*** GIVEN ENTRIES ***

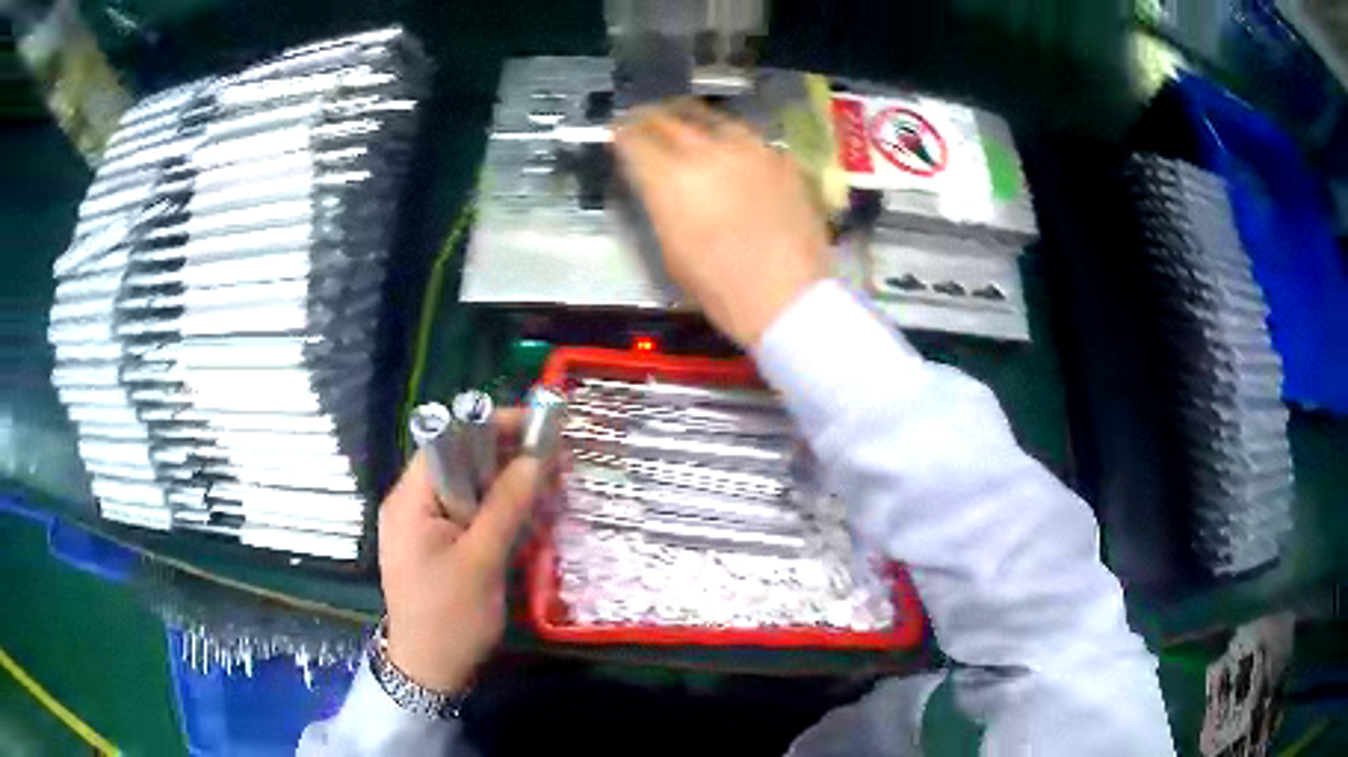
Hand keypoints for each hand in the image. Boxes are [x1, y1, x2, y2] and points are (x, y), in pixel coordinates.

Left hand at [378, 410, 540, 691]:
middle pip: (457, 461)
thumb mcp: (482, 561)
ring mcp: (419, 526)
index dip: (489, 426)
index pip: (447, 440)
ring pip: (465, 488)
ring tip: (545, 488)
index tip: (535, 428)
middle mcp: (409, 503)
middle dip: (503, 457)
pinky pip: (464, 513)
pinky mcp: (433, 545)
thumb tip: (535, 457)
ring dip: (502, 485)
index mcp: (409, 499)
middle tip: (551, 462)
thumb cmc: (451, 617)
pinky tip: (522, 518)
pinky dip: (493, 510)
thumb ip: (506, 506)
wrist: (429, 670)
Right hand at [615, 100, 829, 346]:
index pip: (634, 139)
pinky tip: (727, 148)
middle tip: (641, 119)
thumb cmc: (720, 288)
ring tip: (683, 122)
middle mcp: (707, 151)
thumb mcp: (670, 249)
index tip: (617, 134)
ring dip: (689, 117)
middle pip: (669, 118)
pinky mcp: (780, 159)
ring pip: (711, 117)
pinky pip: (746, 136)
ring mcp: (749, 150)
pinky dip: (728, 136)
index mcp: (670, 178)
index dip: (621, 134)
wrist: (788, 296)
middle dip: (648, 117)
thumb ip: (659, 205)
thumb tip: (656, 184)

*** End of GIVEN ENTRIES ***
*** GIVEN ENTRIES ***

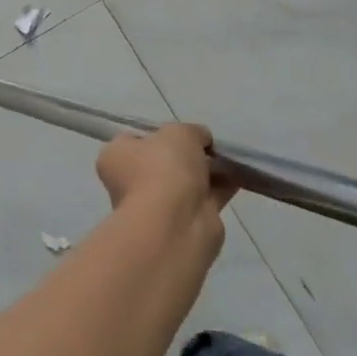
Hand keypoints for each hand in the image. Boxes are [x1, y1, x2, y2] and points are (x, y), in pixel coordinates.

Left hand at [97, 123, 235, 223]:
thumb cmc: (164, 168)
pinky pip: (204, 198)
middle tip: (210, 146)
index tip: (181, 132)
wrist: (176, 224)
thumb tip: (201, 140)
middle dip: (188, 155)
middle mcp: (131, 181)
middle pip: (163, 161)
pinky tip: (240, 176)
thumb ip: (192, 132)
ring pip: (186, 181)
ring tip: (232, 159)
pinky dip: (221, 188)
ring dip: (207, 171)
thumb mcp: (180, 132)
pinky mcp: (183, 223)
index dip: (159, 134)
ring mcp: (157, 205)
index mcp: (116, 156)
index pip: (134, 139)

*** End of GIVEN ENTRIES ***

* WORK TASK: Starting with the line above that holds "middle mcp: (409, 503)" and stopping with the line that holds "thumb tip: (656, 184)", reproduce each line exactly, omitting all other lines.

* RESPONSE:
middle mcp: (409, 503)
middle dip: (503, 457)
pinky pip: (464, 513)
pinky mcp: (433, 545)
thumb tip: (535, 457)
ring dip: (502, 485)
index mcp: (409, 499)
middle tip: (551, 462)
thumb cmc: (451, 617)
pinky tip: (522, 518)
pinky dip: (493, 510)
thumb ip: (506, 506)
wrist: (429, 670)
Right hand at [615, 100, 829, 346]:
index pip: (634, 139)
pinky tip: (727, 148)
middle tip: (641, 119)
thumb cmc: (720, 288)
ring tip: (683, 122)
middle mcp: (707, 151)
thumb mcp: (670, 249)
index tip: (617, 134)
ring dip: (689, 117)
middle pip: (669, 118)
pinky mcp: (780, 159)
ring pip: (711, 117)
pinky pip: (746, 136)
ring mcp: (749, 150)
pinky dip: (728, 136)
index mcp: (670, 178)
index dip: (621, 134)
wrist: (788, 296)
middle dip: (648, 117)
thumb ip: (659, 205)
thumb tip: (656, 184)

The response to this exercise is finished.